According to a Monday, March 18, National Weather Service report, there is at least a 50 percent chance the stretch of the St. Croix River from Stillwater running to Prescott, where it meets the Mississippi River, and down into Minnesota's Wabasha County, will receive major flooding.
But St. Croix County Emergency Support Services Director Steve T'Kach echoed the weather service's caveat that the severity depends on weather conditions for the rest of the month into April.
"For the most part, it's a waiting game," he said Wednesday.
T'Kach said the county isn't planning on sandbagging operations, but said that's subject to change. Local municipalities generally handle those efforts; he said Hudson officials "are on top of this."
"The potential is there to be right up there with the doozies," he said of major historical floods in the area.
The rate at which snow melts will determine the severity, along with any additional precipitation. The weather service said a best-case scenario means little rain matched with daytime highs in the upper 30s or 40s, along with nighttime freezing.
"The process will slow down" if that occurs, T'Kach said.
The worst case would be an extended period of warm, wet weather with highs in the 50s or 60s, lows in the 40s and high dew points.
According to the NWS forecast for Hudson, Thursday's high will be 50 with a low of 28. Friday will reach 44 and drop to 23. Saturday will see a high of 51 and a low of 32. Thursday through Saturday are all forecast to be sunny.
Sunday's forecast calls for a chance of snow turning over to rain with a high of 50 and a low of 24.
As of Wednesday, five St. Croix County roads were closed due to snowmelt.
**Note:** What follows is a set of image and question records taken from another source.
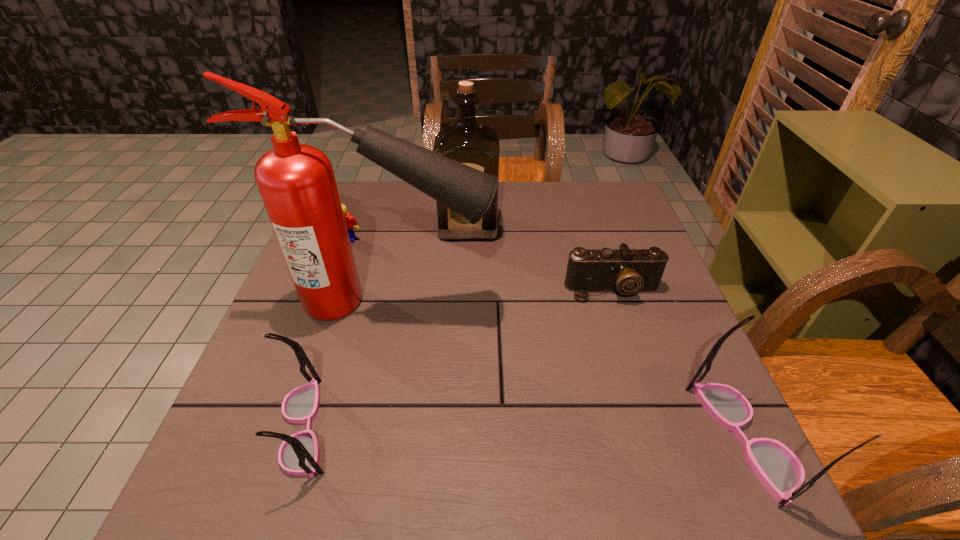
Locate an element on the screen. The image size is (960, 540). free space that satisfies the following two spatial constraints: 1. on the back side of the right spectacles; 2. at the nozzle of the tallest object is located at coordinates (680, 301).

Where is `free space that satisfies the following two spatial constraints: 1. on the label of the liquor; 2. at the nozzle of the tallest object`? free space that satisfies the following two spatial constraints: 1. on the label of the liquor; 2. at the nozzle of the tallest object is located at coordinates (467, 301).

At what (x,y) coordinates should I click in order to perform the action: click on free point that satisfies the following two spatial constraints: 1. at the nozzle of the fire extinguisher; 2. on the front side of the left spectacles. Please return your answer as a coordinate pair (x, y). Looking at the image, I should click on (361, 428).

At what (x,y) coordinates should I click in order to perform the action: click on vacant space that satisfies the following two spatial constraints: 1. on the front-facing side of the Lego; 2. on the right side of the left spectacles. Please return your answer as a coordinate pair (x, y). Looking at the image, I should click on (279, 428).

What are the coordinates of `free space that satisfies the following two spatial constraints: 1. on the front-facing side of the camera; 2. at the nozzle of the fire extinguisher` in the screenshot? It's located at (616, 301).

The width and height of the screenshot is (960, 540). In order to click on blank area in the image that satisfies the following two spatial constraints: 1. on the front-facing side of the Lego; 2. on the left side of the left spectacles in this screenshot , I will do `click(279, 428)`.

Find the location of a particular element. The image size is (960, 540). vacant space that satisfies the following two spatial constraints: 1. on the front-facing side of the Lego; 2. on the right side of the shorter spectacles is located at coordinates (279, 428).

Where is `vacant space that satisfies the following two spatial constraints: 1. at the nozzle of the fire extinguisher; 2. on the left side of the taller spectacles`? This screenshot has width=960, height=540. vacant space that satisfies the following two spatial constraints: 1. at the nozzle of the fire extinguisher; 2. on the left side of the taller spectacles is located at coordinates (358, 438).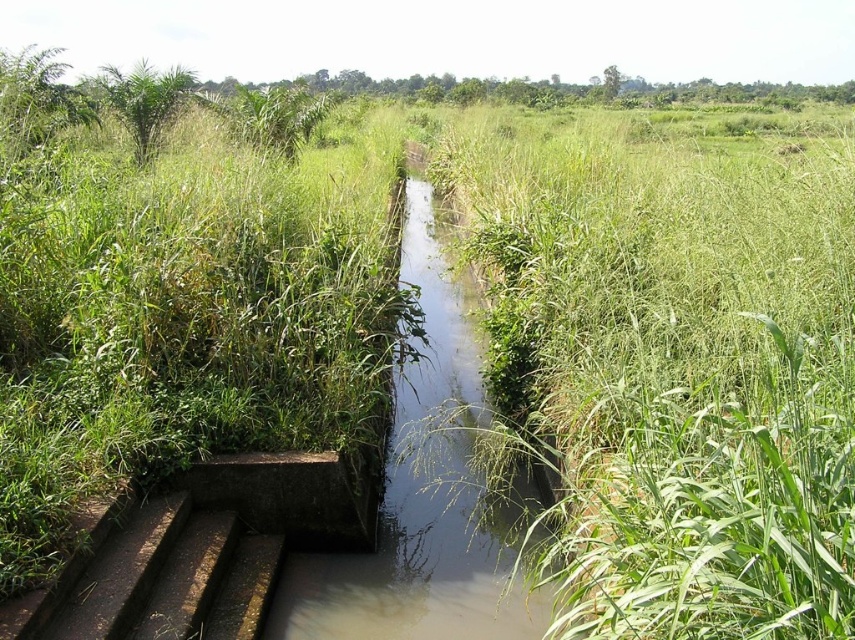
You are a drone operator trying to capture a closeup of the muddy concrete stream at center. Your drone has a maximum safe flying distance of 3 meters. Can you safely fly your drone to the stream?

The distance between the muddy concrete stream at center and the camera is 3.63 meters, which exceeds the drone operator maximum safe flying distance of 3 meters. Therefore, the drone cannot safely fly to the stream.

You are a maintenance worker needing to cross the rusty metal stairs at lower left to reach the muddy concrete stream at center. Based on their positions, which direction should you walk from the stairs to get to the stream?

You should walk to the right from the rusty metal stairs at lower left to reach the muddy concrete stream at center, as the stream is positioned to the right of the stairs.

You are a maintenance worker tasked with inspecting the rusty metal stairs at lower left and the muddy concrete stream at center. Which object should you approach first if you want to start with the one closer to your current position?

You should approach the rusty metal stairs at lower left first because it is closer to you than the muddy concrete stream at center, which is further away.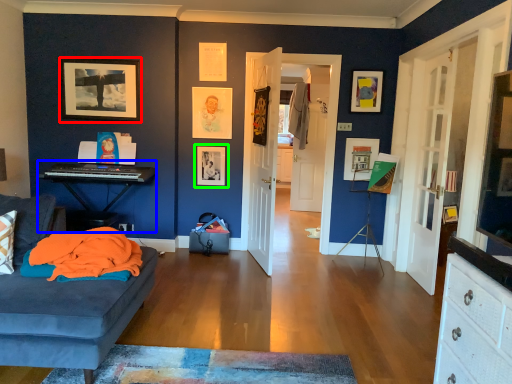
Question: Based on their relative distances, which object is farther from picture frame (highlighted by a red box)? Choose from computer desk (highlighted by a blue box) and picture frame (highlighted by a green box).

Choices:
 (A) computer desk
 (B) picture frame

Answer: (B)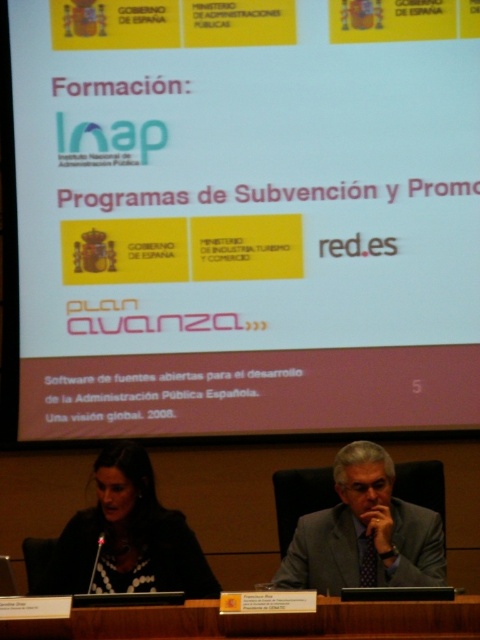
You are standing in the conference room and want to reach the point marked at coordinates (x=324, y=35). The room has a door 10 feet away from your current position. Can you walk directly to the point without passing through the door?

The point marked at coordinates (x=324, y=35) is 15.28 feet away from the viewer. Since the door is only 10 feet away, you would need to go through the door to reach the point as it is further away than the door.

You are organizing a presentation and need to ensure that the white matte projection screen at upper center and the brown wood table at lower center are positioned correctly. Based on the scene, which object is taller?

The white matte projection screen at upper center is taller than the brown wood table at lower center.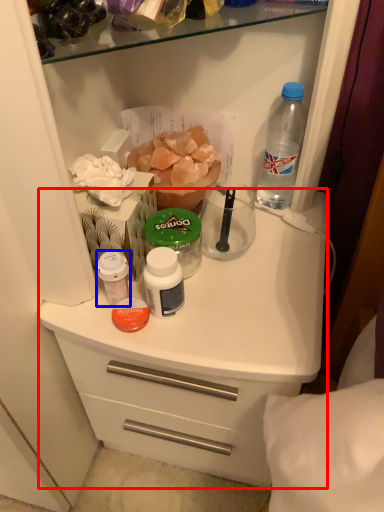
Question: Which point is closer to the camera, counter (highlighted by a red box) or bottle (highlighted by a blue box)?

Choices:
 (A) counter
 (B) bottle

Answer: (A)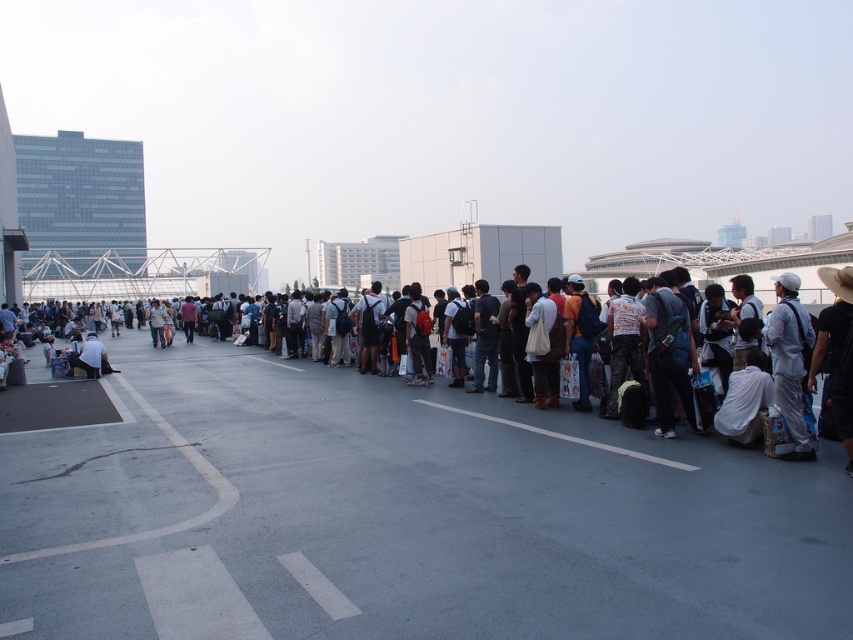
Can you confirm if dark gray backpack at center is shorter than white fabric bag at right?

Incorrect, dark gray backpack at center's height does not fall short of white fabric bag at right's.

What do you see at coordinates (364, 445) in the screenshot? Image resolution: width=853 pixels, height=640 pixels. I see `dark gray backpack at center` at bounding box center [364, 445].

Is point (184, 448) positioned before point (799, 387)?

That is False.

In order to click on dark gray backpack at center in this screenshot , I will do `click(364, 445)`.

This screenshot has height=640, width=853. What do you see at coordinates (364, 445) in the screenshot? I see `dark gray backpack at center` at bounding box center [364, 445].

Based on the photo, who is positioned more to the right, dark gray backpack at center or black fabric bag at center?

black fabric bag at center

Where is `dark gray backpack at center`? This screenshot has height=640, width=853. dark gray backpack at center is located at coordinates (364, 445).

Can you confirm if white fabric bag at right is shorter than light brown leather jacket at lower left?

No.

Does point (807, 316) lie in front of point (102, 346)?

Yes, point (807, 316) is closer to viewer.

Describe the element at coordinates (788, 358) in the screenshot. This screenshot has height=640, width=853. I see `white fabric bag at right` at that location.

The image size is (853, 640). Find the location of `white fabric bag at right`. white fabric bag at right is located at coordinates (788, 358).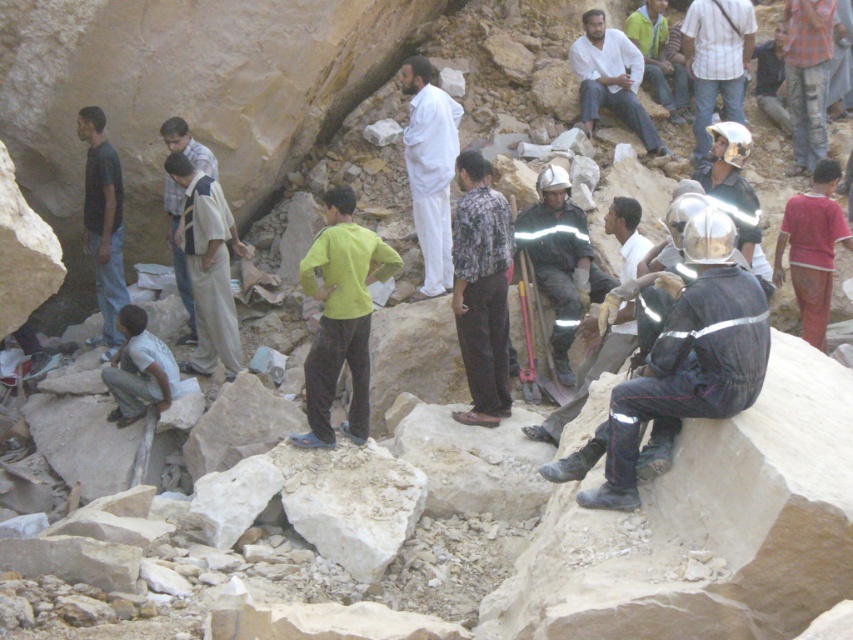
Question: Estimate the real-world distances between objects in this image. Which object is farther from the dark blue shirt at left?

Choices:
 (A) red cotton shirt at right
 (B) white reflective helmet at upper right

Answer: (B)

Question: Which of the following is the farthest from the observer?

Choices:
 (A) black reflective uniform at right
 (B) dark blue shirt at left

Answer: (B)

Question: Can you confirm if white reflective helmet at upper right is positioned above checkered fabric shirt at upper right?

Choices:
 (A) yes
 (B) no

Answer: (A)

Question: Which point appears closest to the camera in this image?

Choices:
 (A) click(109, 241)
 (B) click(405, 163)
 (C) click(552, 216)
 (D) click(822, 88)

Answer: (C)

Question: Observing the image, what is the correct spatial positioning of white reflective helmet at upper right in reference to light gray fabric shirt at lower left?

Choices:
 (A) above
 (B) below

Answer: (A)

Question: Does black reflective uniform at right have a lesser width compared to checkered fabric shirt at upper right?

Choices:
 (A) yes
 (B) no

Answer: (B)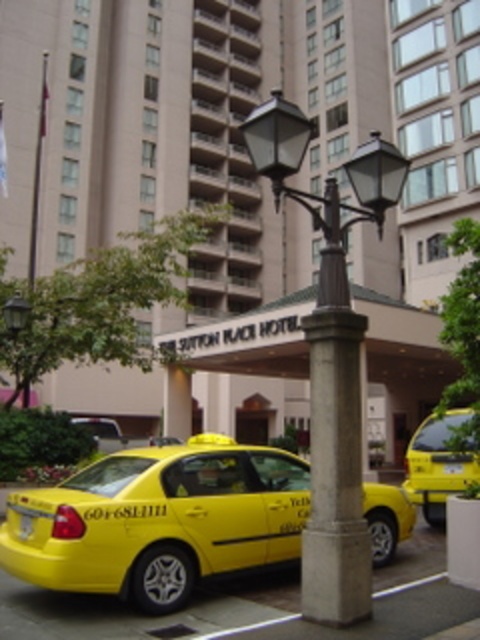
Question: Does polished bronze streetlight at center have a lesser width compared to yellow matte taxi cab at lower left?

Choices:
 (A) yes
 (B) no

Answer: (A)

Question: Is the position of polished bronze streetlight at center less distant than that of yellow matte taxi cab at lower left?

Choices:
 (A) no
 (B) yes

Answer: (B)

Question: Which object appears farthest from the camera in this image?

Choices:
 (A) polished bronze streetlight at center
 (B) yellow matte taxi cab at lower left

Answer: (B)

Question: Which is nearer to the yellow matte taxi at center?

Choices:
 (A) polished bronze streetlight at center
 (B) yellow plastic taxi cab at center
 (C) yellow matte taxi cab at lower left

Answer: (A)

Question: Which object is closer to the camera taking this photo?

Choices:
 (A) polished bronze streetlight at center
 (B) yellow plastic taxi cab at center
 (C) yellow matte taxi at center

Answer: (A)

Question: Does yellow plastic taxi cab at center have a greater width compared to yellow matte taxi at lower left?

Choices:
 (A) yes
 (B) no

Answer: (A)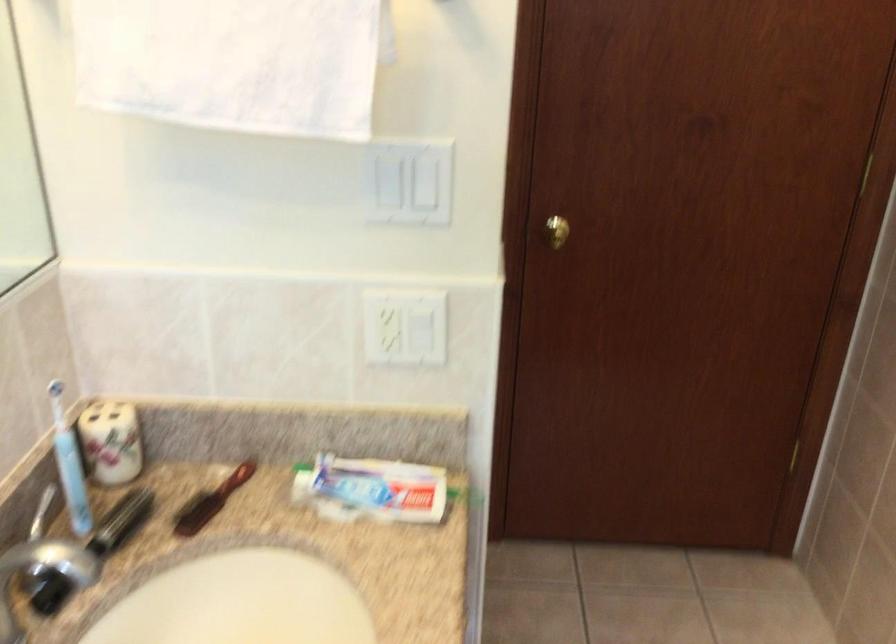
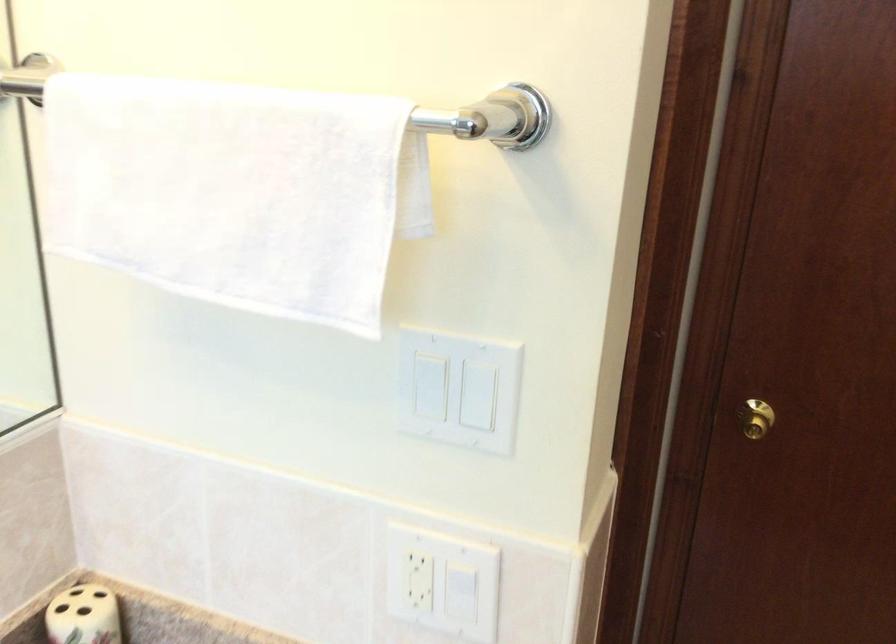
Where in the second image is the point corresponding to the point at 403,181 from the first image?

(458, 389)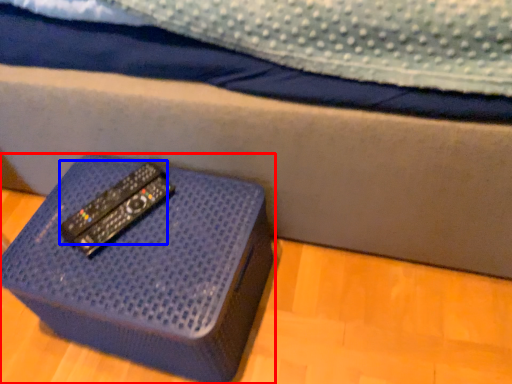
Question: Among these objects, which one is farthest to the camera, furniture (highlighted by a red box) or remote (highlighted by a blue box)?

Choices:
 (A) furniture
 (B) remote

Answer: (B)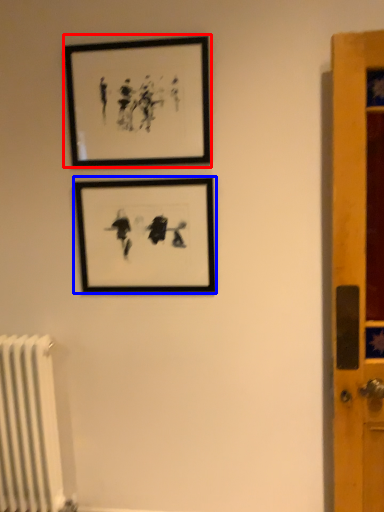
Question: Which of the following is the closest to the observer, picture frame (highlighted by a red box) or picture frame (highlighted by a blue box)?

Choices:
 (A) picture frame
 (B) picture frame

Answer: (A)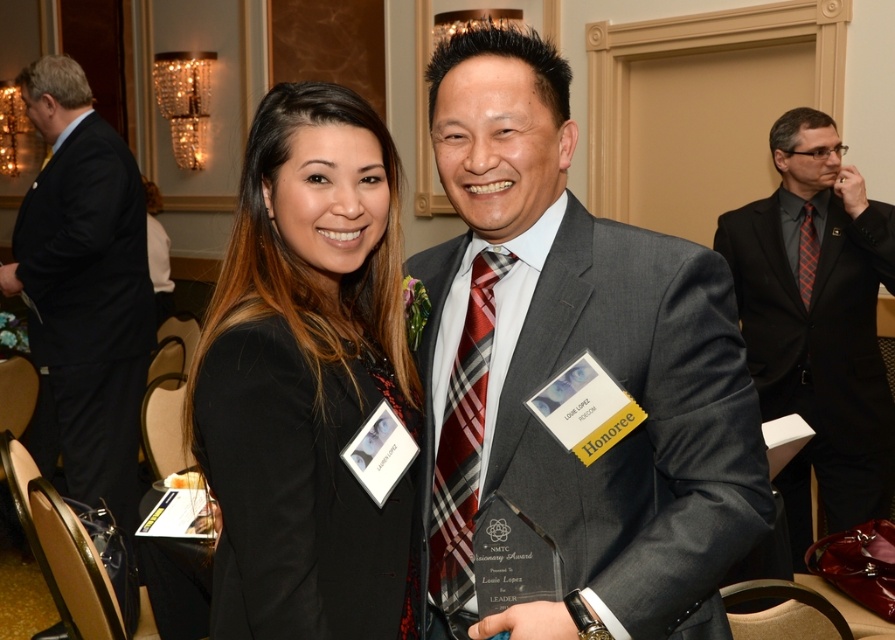
You are a photographer adjusting the lighting for a group photo. You notice the black suit at left and the plaid silk tie at center. Which item requires more space in the frame to capture its full width?

The black suit at left requires more space in the frame to capture its full width because its width is larger than the plaid silk tie at center.

You are a photographer adjusting your camera settings for a group photo. You notice the black suit at left is currently 3.30 meters away from the camera. To ensure the subject is in focus, you need to adjust the focus distance. What should the focus distance be set to?

The focus distance should be set to 3.30 meters to ensure the black suit at left is in focus since it is exactly that distance from the camera.

You are a photographer adjusting the lighting for a group photo. You notice a point at coordinates (817, 324) on your camera screen. What object is located at this point?

The point at coordinates (817, 324) marks the matte black suit at right.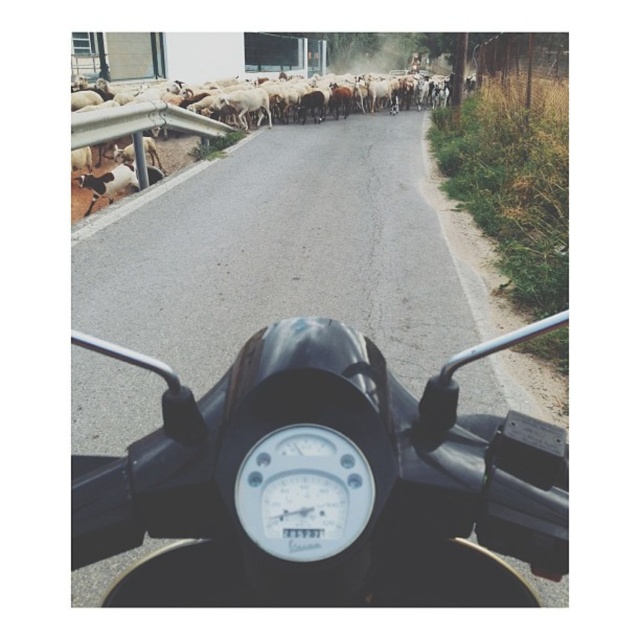
Is black matte motorcycle at center wider than white woolen sheep at upper left?

Incorrect, black matte motorcycle at center's width does not surpass white woolen sheep at upper left's.

This screenshot has height=640, width=640. Find the location of `black matte motorcycle at center`. black matte motorcycle at center is located at coordinates (323, 476).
T'Kach said the eastern part of the county received more snow than the western side; more roads are affected in that part of the county, he said, noting that a dozen had been closed over the previous weekend.
T'Kach said officials are also monitoring ice jams on rivers, which can displace water as they build and damage bridges along the way.
"Anything that is in their way is getting hit," he said.
A jam on the Willow River he checked on earlier in the week at county roads I and A appeared to have cleared by Wednesday, with massive ice chunks piling up on the shore and sandbars.